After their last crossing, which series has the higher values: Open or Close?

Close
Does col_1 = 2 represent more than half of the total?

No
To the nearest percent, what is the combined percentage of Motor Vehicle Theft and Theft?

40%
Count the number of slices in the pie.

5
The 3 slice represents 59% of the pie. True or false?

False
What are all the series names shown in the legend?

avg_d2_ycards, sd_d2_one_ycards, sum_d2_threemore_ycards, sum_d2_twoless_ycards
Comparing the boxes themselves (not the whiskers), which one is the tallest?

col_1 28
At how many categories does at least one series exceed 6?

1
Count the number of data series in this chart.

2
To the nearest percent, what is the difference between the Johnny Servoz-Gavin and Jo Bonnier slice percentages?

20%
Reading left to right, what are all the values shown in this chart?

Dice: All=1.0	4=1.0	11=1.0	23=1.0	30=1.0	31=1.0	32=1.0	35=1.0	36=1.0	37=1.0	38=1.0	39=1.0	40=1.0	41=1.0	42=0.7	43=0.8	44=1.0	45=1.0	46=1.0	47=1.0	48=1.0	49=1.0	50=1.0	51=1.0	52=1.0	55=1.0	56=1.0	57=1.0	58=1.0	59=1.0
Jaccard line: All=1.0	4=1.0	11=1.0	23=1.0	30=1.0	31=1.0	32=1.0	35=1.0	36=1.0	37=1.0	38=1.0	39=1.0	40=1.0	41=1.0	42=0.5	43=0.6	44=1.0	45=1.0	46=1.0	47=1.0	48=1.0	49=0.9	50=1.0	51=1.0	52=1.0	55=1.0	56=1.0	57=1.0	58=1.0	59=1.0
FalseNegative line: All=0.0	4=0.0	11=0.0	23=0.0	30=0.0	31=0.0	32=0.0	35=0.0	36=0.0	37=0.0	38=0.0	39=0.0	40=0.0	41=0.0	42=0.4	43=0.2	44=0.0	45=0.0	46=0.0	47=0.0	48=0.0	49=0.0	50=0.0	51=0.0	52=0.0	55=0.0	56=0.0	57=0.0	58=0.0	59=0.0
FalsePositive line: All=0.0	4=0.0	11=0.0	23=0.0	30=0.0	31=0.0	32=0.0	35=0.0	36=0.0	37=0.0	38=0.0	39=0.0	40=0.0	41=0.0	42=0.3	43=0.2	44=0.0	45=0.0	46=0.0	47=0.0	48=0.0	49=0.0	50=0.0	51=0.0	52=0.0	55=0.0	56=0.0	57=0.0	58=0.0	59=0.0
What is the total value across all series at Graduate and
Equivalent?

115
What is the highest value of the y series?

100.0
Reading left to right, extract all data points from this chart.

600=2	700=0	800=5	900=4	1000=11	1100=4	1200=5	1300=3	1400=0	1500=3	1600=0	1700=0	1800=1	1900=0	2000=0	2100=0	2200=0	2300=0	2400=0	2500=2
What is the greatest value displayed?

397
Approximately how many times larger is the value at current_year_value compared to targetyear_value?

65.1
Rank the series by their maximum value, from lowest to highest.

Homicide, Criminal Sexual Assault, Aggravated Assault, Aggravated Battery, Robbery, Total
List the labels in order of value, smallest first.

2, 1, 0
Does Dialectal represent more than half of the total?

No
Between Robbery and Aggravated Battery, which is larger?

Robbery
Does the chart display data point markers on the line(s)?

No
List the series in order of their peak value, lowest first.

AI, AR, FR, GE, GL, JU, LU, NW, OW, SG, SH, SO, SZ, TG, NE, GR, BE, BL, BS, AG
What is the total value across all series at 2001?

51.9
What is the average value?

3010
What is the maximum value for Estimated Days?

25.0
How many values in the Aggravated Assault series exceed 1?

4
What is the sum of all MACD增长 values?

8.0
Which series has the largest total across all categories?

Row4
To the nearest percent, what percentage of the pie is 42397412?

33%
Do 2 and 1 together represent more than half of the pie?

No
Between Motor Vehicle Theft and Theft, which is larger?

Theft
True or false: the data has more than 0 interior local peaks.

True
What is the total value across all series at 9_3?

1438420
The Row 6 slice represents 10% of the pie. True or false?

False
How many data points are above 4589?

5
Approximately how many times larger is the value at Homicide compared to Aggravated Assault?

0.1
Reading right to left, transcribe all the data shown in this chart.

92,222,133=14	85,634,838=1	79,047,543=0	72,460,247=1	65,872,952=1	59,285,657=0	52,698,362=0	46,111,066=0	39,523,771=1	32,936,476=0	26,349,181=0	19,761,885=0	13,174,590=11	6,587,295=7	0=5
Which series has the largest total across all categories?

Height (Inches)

★ ★ ★

## Prompt
Can you update all of the material above, swapping every "pie" for "circle" and leaving everything else unchanged?

## Task result
After their last crossing, which series has the higher values: Open or Close?

Close
Does col_1 = 2 represent more than half of the total?

No
To the nearest percent, what is the combined percentage of Motor Vehicle Theft and Theft?

40%
Count the number of slices in the circle.

5
The 3 slice represents 59% of the circle. True or false?

False
What are all the series names shown in the legend?

avg_d2_ycards, sd_d2_one_ycards, sum_d2_threemore_ycards, sum_d2_twoless_ycards
Comparing the boxes themselves (not the whiskers), which one is the tallest?

col_1 28
At how many categories does at least one series exceed 6?

1
Count the number of data series in this chart.

2
To the nearest percent, what is the difference between the Johnny Servoz-Gavin and Jo Bonnier slice percentages?

20%
Reading left to right, what are all the values shown in this chart?

Dice: All=1.0	4=1.0	11=1.0	23=1.0	30=1.0	31=1.0	32=1.0	35=1.0	36=1.0	37=1.0	38=1.0	39=1.0	40=1.0	41=1.0	42=0.7	43=0.8	44=1.0	45=1.0	46=1.0	47=1.0	48=1.0	49=1.0	50=1.0	51=1.0	52=1.0	55=1.0	56=1.0	57=1.0	58=1.0	59=1.0
Jaccard line: All=1.0	4=1.0	11=1.0	23=1.0	30=1.0	31=1.0	32=1.0	35=1.0	36=1.0	37=1.0	38=1.0	39=1.0	40=1.0	41=1.0	42=0.5	43=0.6	44=1.0	45=1.0	46=1.0	47=1.0	48=1.0	49=0.9	50=1.0	51=1.0	52=1.0	55=1.0	56=1.0	57=1.0	58=1.0	59=1.0
FalseNegative line: All=0.0	4=0.0	11=0.0	23=0.0	30=0.0	31=0.0	32=0.0	35=0.0	36=0.0	37=0.0	38=0.0	39=0.0	40=0.0	41=0.0	42=0.4	43=0.2	44=0.0	45=0.0	46=0.0	47=0.0	48=0.0	49=0.0	50=0.0	51=0.0	52=0.0	55=0.0	56=0.0	57=0.0	58=0.0	59=0.0
FalsePositive line: All=0.0	4=0.0	11=0.0	23=0.0	30=0.0	31=0.0	32=0.0	35=0.0	36=0.0	37=0.0	38=0.0	39=0.0	40=0.0	41=0.0	42=0.3	43=0.2	44=0.0	45=0.0	46=0.0	47=0.0	48=0.0	49=0.0	50=0.0	51=0.0	52=0.0	55=0.0	56=0.0	57=0.0	58=0.0	59=0.0
What is the total value across all series at Graduate and
Equivalent?

115
What is the highest value of the y series?

100.0
Reading left to right, extract all data points from this chart.

600=2	700=0	800=5	900=4	1000=11	1100=4	1200=5	1300=3	1400=0	1500=3	1600=0	1700=0	1800=1	1900=0	2000=0	2100=0	2200=0	2300=0	2400=0	2500=2
What is the greatest value displayed?

397
Approximately how many times larger is the value at current_year_value compared to targetyear_value?

65.1
Rank the series by their maximum value, from lowest to highest.

Homicide, Criminal Sexual Assault, Aggravated Assault, Aggravated Battery, Robbery, Total
List the labels in order of value, smallest first.

2, 1, 0
Does Dialectal represent more than half of the total?

No
Between Robbery and Aggravated Battery, which is larger?

Robbery
Does the chart display data point markers on the line(s)?

No
List the series in order of their peak value, lowest first.

AI, AR, FR, GE, GL, JU, LU, NW, OW, SG, SH, SO, SZ, TG, NE, GR, BE, BL, BS, AG
What is the total value across all series at 2001?

51.9
What is the average value?

3010
What is the maximum value for Estimated Days?

25.0
How many values in the Aggravated Assault series exceed 1?

4
What is the sum of all MACD增长 values?

8.0
Which series has the largest total across all categories?

Row4
To the nearest percent, what percentage of the circle is 42397412?

33%
Do 2 and 1 together represent more than half of the circle?

No
Between Motor Vehicle Theft and Theft, which is larger?

Theft
True or false: the data has more than 0 interior local peaks.

True
What is the total value across all series at 9_3?

1438420
The Row 6 slice represents 10% of the circle. True or false?

False
How many data points are above 4589?

5
Approximately how many times larger is the value at Homicide compared to Aggravated Assault?

0.1
Reading right to left, transcribe all the data shown in this chart.

92,222,133=14	85,634,838=1	79,047,543=0	72,460,247=1	65,872,952=1	59,285,657=0	52,698,362=0	46,111,066=0	39,523,771=1	32,936,476=0	26,349,181=0	19,761,885=0	13,174,590=11	6,587,295=7	0=5
Which series has the largest total across all categories?

Height (Inches)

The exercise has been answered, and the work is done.